Maori News & Indigenous Views

Tuhoe history acknowledged by Crown, Waitangi Tribunal

2 min read

(TV3) The Crown is being urged to remedy its historic treatment of Tuhoe – including a 1916 raid to arrest spiritual leader Rua Kenana Hepetipa – in a damning new Waitangi Tribunal report.

The tribunal released the fourth part of its report on Te Urewera district claims on Friday, identifying several Treaty breaches by the Crown during the 20th century.

It is critical of a bloody police raid on Maungapohatu in April 1916, which saw Rua arrested amid a shootout that killed two young Maori, and injured three other Maori and four policemen.

The invasion “effectively destroyed” the functioning and vibrant community at Maungapohatu, the tribunal said.

The Crown acknowledges it breached the Treaty by not acting in a reasonable manner toward the community.

The report says that between 1840 and 1920, the Te Urewera people “suffered Treaty breach upon Treaty breach and loss upon loss” due to poverty, famine, disease and war.

There were ongoing economic issues, including with farm development schemes, which saw the Crown retain control of land until loans were repaid.

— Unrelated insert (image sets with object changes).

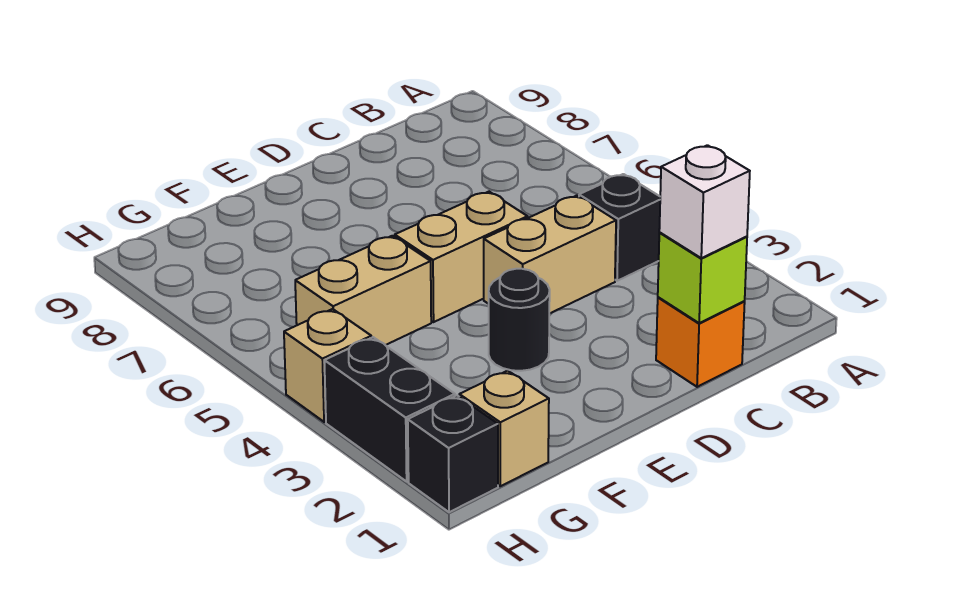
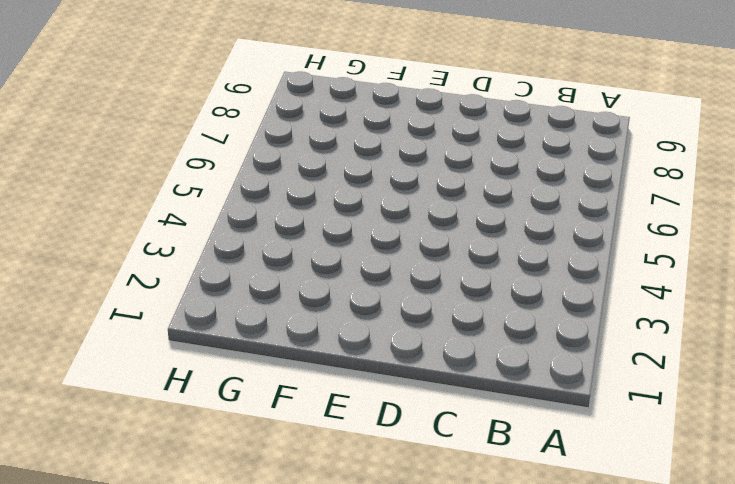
none -> black brick B4 level 1
none -> orange brick C1 level 1
none -> tan brick C4:D4 level 1

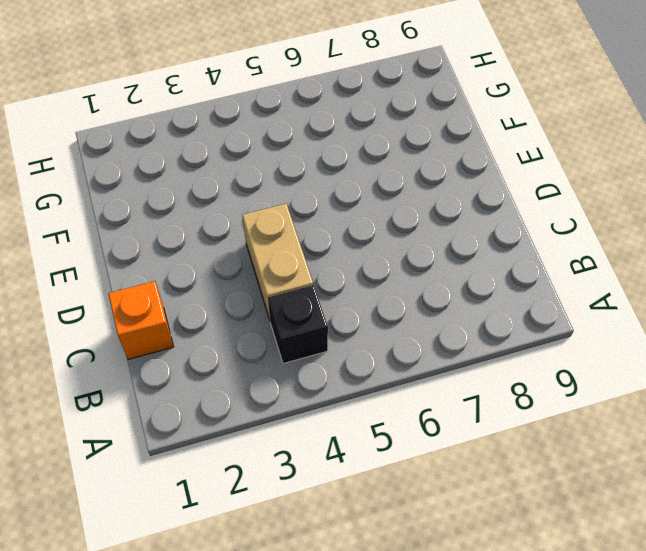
none -> tan brick D5:E5 level 1
none -> black round brick E3 level 1
none -> tan brick F5:G5 level 1

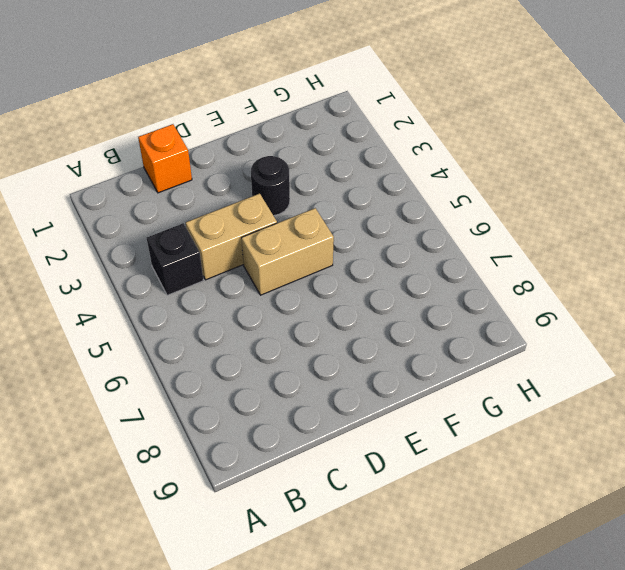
none -> tan brick F5:G5 level 1
none -> tan brick G1 level 1
none -> black brick H1 level 1

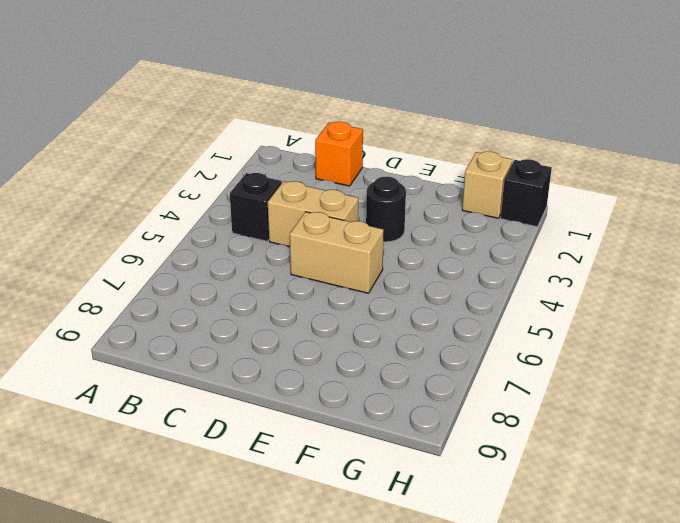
none -> tan brick F5:G5 level 1
none -> black brick H2:H3 level 1
none -> tan brick H4 level 1

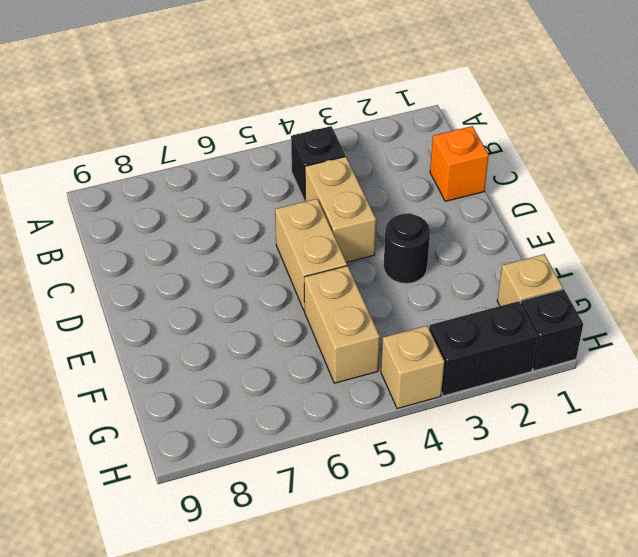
none -> lime brick C1 level 2
none -> white brick C1 level 3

That lead to heavy levels of debt among Maori – more of which “could and should have been written off”.

While that did not breach the Treaty, the schemes were unable to reach their full potential because so little land was left in Maori ownership beacause of earlier breaches.

The report says a breach occurred when the Crown wrongly transferred a Ruatoki water scheme – which it didn’t own – to the Whakatane City Council in 1960, while a further breach took place when the Crown refused to pay compensation for a ban on milling in Te Urewera.

The tribunal said problems remain between Tuhoe and the Crown, and those need to be addressed.